Semana do Empoderamento Feminino nas Escolas agora é lei


Agora é lei: o projeto do deputado estadual Carlos Bordalo que institui a Semana do Empoderamento Feminino nas Escolas foi sancionado pelo governador do Estado, Simão Jatene, e publicado no Diário Oficial do Estado do Pará nesta quarta-feira (17). O projeto de lei foi apresentado pelo Presidente da Comissão de Direitos Humanos e Defesa do Consumidor da Alepa em 2017 e aprovado em plenário, por unanimidade, no dia 4 de setembro. 

O objetivo principal é promover a igualdade de gênero nas escolas públicas e privadas do Estado, com diversas atividades socioeducativas, envolvendo alunos, professores e comunidade. A Semana do Empoderamento Feminino será realizada anualmente, sempre na primeira semana de março, antecedendo o Dia Internacional da Mulher, com ações socioeducativas sobre direitos humanos, com foco em igualdade de gênero. 

No decorrer da programação, as escolas poderão realizar diversas atividades, como oficinas e palestras sobre a biografia e o legado de mulheres que moldaram a história do mundo em diversas áreas, como Ciências, Filosofia, Arte, Literatura e Esportes. Mulheres como a paquistanesa Malala, alvejada com um tiro na cabeça pelos terroristas talibãs que acreditam que as mulheres não devem ter direitos. Considerada “a garota mais corajosa do mundo”, Malala recebeu o Prêmio Nobel da Paz aos 17 anos e tornou-se símbolo da luta pela educação das meninas do mundo inteiro. 

A programação também poderá incluir exibição de filmes, rodas de conversa, apresentação de artistas mulheres das mais diferentes linguagens e produção de material educativo. O símbolo da campanha será o símbolo do feminismo, por representar a luta histórica das mulheres pela igualdade de gênero.

Sobre a importância do projeto de lei, o deputado Carlos Bordalo explica que o Brasil é o pior país da América do Sul para oportunidades e desenvolvimento das meninas. Entre 144 nações avaliadas, o Brasil está na 102ª posição no ranking que considera índices como casamento infantil, gravidez na adolescência, mortalidade materna, conclusão do estudo secundário e representação das mulheres na política.

Tarefa proposta
Retome a notícia sobre a lei da Semana do Empoderamento Feminino nas Escolas a partir da última frase apresentada e dê continuidade ao texto.

Registros contidos em um conjunto de dados:

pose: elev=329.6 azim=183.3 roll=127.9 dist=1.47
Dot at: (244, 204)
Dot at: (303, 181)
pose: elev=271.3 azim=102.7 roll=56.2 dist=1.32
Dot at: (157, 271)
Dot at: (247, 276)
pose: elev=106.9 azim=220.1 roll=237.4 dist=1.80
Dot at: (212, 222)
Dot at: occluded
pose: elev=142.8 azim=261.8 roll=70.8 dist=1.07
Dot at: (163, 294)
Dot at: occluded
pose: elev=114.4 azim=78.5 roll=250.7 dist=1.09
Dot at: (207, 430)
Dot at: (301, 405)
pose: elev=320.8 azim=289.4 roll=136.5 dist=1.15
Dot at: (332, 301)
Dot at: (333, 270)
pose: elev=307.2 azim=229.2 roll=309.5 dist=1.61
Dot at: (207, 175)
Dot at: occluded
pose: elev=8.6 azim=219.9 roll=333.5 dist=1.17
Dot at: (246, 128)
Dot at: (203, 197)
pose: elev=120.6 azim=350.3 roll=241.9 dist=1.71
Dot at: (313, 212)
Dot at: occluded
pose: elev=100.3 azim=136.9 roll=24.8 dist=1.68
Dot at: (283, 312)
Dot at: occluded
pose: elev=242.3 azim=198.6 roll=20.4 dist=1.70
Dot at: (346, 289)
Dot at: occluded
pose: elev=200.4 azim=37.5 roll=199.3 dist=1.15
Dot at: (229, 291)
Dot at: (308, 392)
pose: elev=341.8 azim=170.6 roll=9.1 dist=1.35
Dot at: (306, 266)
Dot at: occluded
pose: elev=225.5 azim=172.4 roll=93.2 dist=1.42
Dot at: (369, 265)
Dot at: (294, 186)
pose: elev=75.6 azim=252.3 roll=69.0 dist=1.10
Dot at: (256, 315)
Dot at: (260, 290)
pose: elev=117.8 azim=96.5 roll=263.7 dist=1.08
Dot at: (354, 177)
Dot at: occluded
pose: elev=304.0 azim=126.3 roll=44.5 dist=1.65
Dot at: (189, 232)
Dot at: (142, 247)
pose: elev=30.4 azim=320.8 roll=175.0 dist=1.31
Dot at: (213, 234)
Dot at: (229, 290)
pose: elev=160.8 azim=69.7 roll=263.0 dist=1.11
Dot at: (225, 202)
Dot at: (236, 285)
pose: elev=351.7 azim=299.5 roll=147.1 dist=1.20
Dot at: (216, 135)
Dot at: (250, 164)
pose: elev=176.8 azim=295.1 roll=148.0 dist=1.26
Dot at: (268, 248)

Resultado do exercício
Outra face cruel dessa desigualdade são os altos índices de violência doméstica no Brasil:  a cada 7 minutos uma mulher é agredida, violentada ou estuprada. Segundo a ONU, 14 dos 25 países com maior taxa de feminicídio no mundo estão na América Latina. No entanto, as diferenças são gritantes: a cada 36 horas, uma mulher é vítima de feminicídio na Argentina, enquanto no Brasil este tipo de crime ocorre a cada duas horas. São 13 feminicídios por dia. 

Sobre representatividade na política, o Brasil também amarga índices negativos. Com 9,6% de vagas ocupadas por mulheres no parlamento, o país está numa das últimas posições no ranking representação política feminina da ONU. Isso porque historicamente as mulheres foram alijadas da esfera pública e confinadas aos espaços domésticos.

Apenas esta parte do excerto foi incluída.